PELP1 signaling contributes to hormonal therapy resistance. Altered localization of PLP1 contributes to tamoxifen resistance via excessive activation of the AKT pathway and cytoplasmic PELP1 induces signaling pathways that converge on ERRγ to promote cell survival in the presence of tamoxifen. AR, PELP1 and Src form constitutive complexes in prostate neoplasms model cells that exhibit androgen independence.

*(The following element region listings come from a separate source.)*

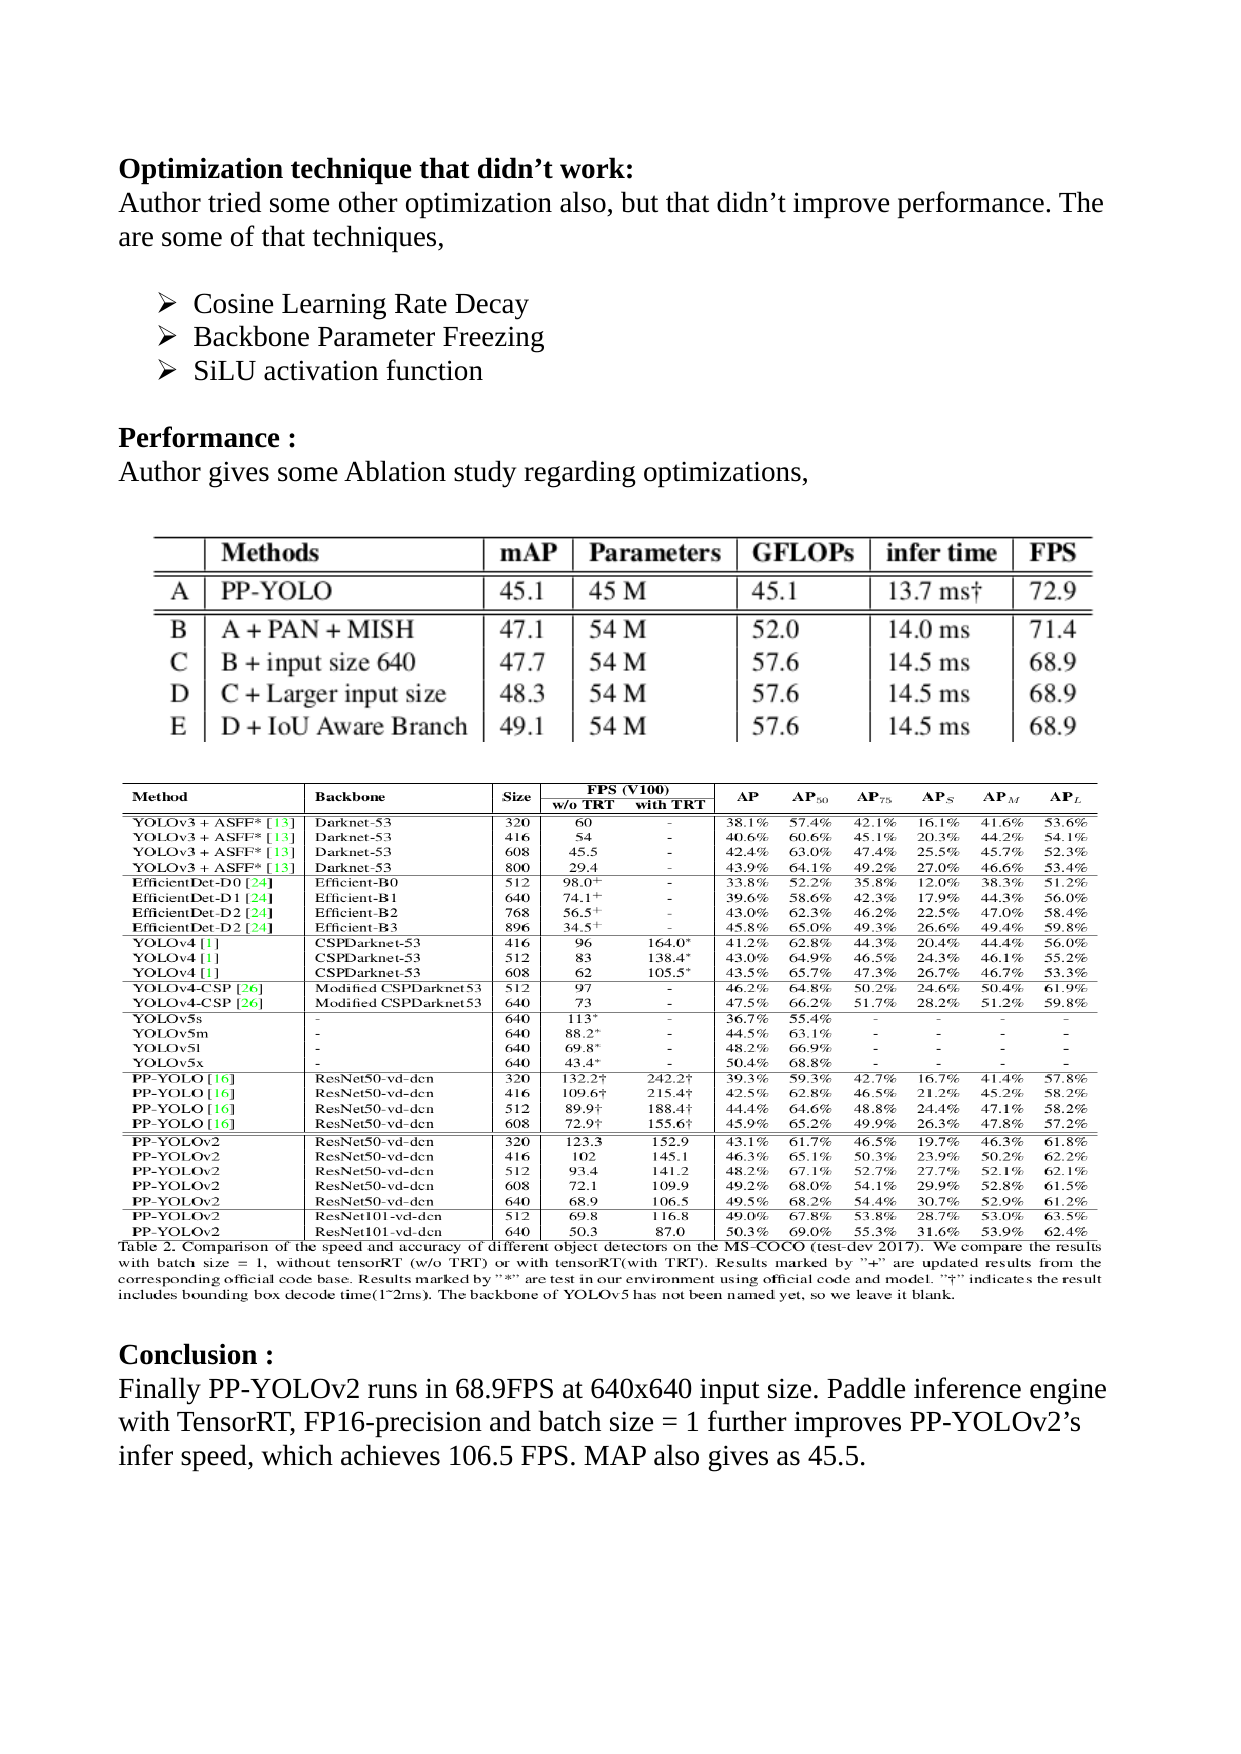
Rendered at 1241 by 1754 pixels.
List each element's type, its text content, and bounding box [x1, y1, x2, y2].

list Backbone Parameter Freezing [156, 319, 1122, 353]
text Performance : [118, 420, 1122, 454]
picture [97, 775, 1143, 1304]
text Optimization technique that didn’t work: [118, 152, 1122, 185]
list SiLU activation function [156, 353, 1122, 387]
text Finally PP-YOLOv2 runs in 68.9FPS at 640x640 input size. Paddle inference engine with TensorRT, FP16-precision and batch size = 1 further improves PP-YOLOv2’s infer speed, which achieves 106.5 FPS. MAP also gives as 45.5. [118, 1371, 1122, 1472]
text Author gives some Ablation study regarding optimizations, [118, 454, 1122, 487]
picture [118, 521, 1123, 742]
text Conclusion : [118, 1337, 1122, 1371]
list Cosine Learning Rate Decay [156, 286, 1122, 319]
text Author tried some other optimization also, but that didn’t improve performance. The are some of that techniques, [118, 185, 1122, 252]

Cytoplasmic localization of PELP1 upregulates pro-tumorigenic IKKε and secrete inflammatory signals, which through paracrine macrophage activation, regulate the migratory phenotype associated with breast cancer initiation.

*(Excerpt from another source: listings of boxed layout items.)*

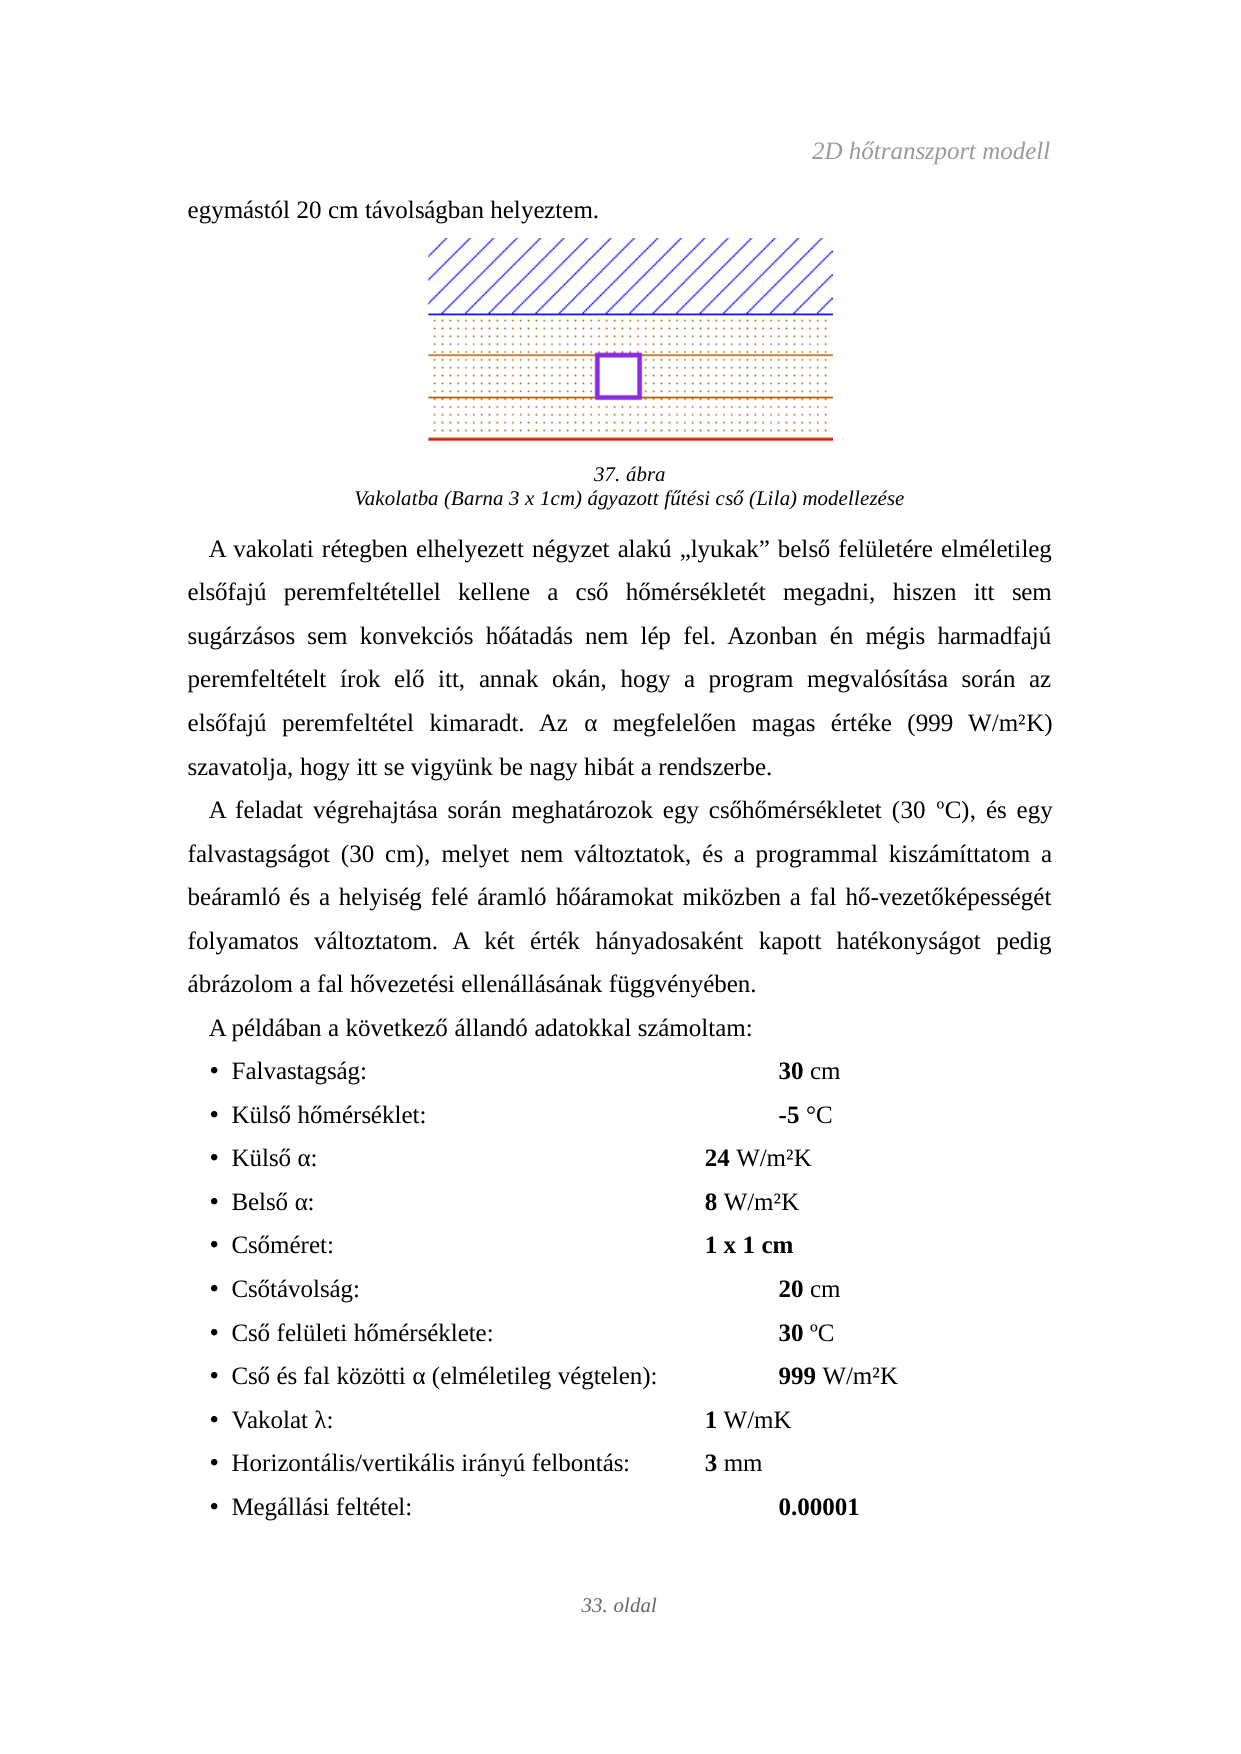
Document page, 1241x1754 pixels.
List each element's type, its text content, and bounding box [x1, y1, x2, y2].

text A feladat végrehajtása során meghatározok egy csőhőmérsékletet (30 ºC), és egy falvastagságot (30 cm), melyet nem változtatok, és a programmal kiszámíttatom a beáramló és a helyiség felé áramló hőáramokat miközben a fal hő-vezetőképességét folyamatos változtatom. A két érték hányadosaként kapott hatékonyságot pedig ábrázolom a fal hővezetési ellenállásának függvényében. [187, 795, 1053, 998]
list Csőtávolság: 20 cm [210, 1274, 1053, 1303]
list Horizontális/vertikális irányú felbontás: 3 mm [210, 1448, 1053, 1477]
list Megállási feltétel: 0.00001 [210, 1492, 1053, 1521]
list Külső α: 24 W/m²K [210, 1143, 1053, 1172]
list Cső és fal közötti α (elméletileg végtelen): 999 W/m²K [210, 1361, 1053, 1390]
list Külső hőmérséklet: -5 °C [210, 1100, 1053, 1129]
text egymástól 20 cm távolságban helyeztem. [187, 194, 1053, 223]
text A példában a következő állandó adatokkal számoltam: [187, 1013, 1053, 1042]
list Cső felületi hőmérséklete: 30 ºC [210, 1317, 1053, 1347]
list Csőméret: 1 x 1 cm [210, 1230, 1053, 1259]
list Belső α: 8 W/m²K [210, 1187, 1053, 1216]
list Vakolat λ: 1 W/mK [210, 1404, 1053, 1434]
text A vakolati rétegben elhelyezett négyzet alakú „lyukak” belső felületére elméletileg elsőfajú peremfeltétellel kellene a cső hőmérsékletét megadni, hiszen itt sem sugárzásos sem konvekciós hőátadás nem lép fel. Azonban én mégis harmadfajú peremfeltételt írok elő itt, annak okán, hogy a program megvalósítása során az elsőfajú peremfeltétel kimaradt. Az α megfelelően magas értéke (999 W/m²K) szavatolja, hogy itt se vigyünk be nagy hibát a rendszerbe. [187, 534, 1053, 781]
list Falvastagság: 30 cm [210, 1056, 1053, 1085]
text 37. ábra [187, 462, 1053, 486]
picture [428, 238, 833, 448]
text Vakolatba (Barna 3 x 1cm) ágyazott fűtési cső (Lila) modellezése [187, 486, 1053, 510]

== Clinical significance ==
PELP1 is a proto-oncogene that provides cancer cells with a distinct growth and survival advantage. PELP1 overexpression has been reported in many cancers. PELP1 expression is an independent prognostic predictor of shorter breast cancer–specific survival and disease free interval. Patients whose tumors had high levels of cytoplasmic PELP1 exhibited a tendency to respond poorly to tamoxifen and PELP1 deregulated tumors respond to Src kinase and mTOR inhibitors. Treatment of breast and ovarian cancer xenografts with liposomal PELP1–siRNA–DOPC formulations revealed that knockdown of PELP1 significantly reduce the tumor growth. These results provided initial proof that PELP1 is a bonafide therapeutic target. Emerging data support a central role for PELP1 and its direct protein–protein interactions in cancer progression. Since PELP1 lacks known enzymatic activity, drugs that target PELP1 interactions with other proteins should have clinical utility. Recent studies described an inhibitor (D2) that block PELP1 interactions with AR. Since PELP1 interacts with histone modifications and epigenetic enzymes, drugs targeting epigenetic modifier enzymes may be useful in targeting PELP1 deregulated tumors.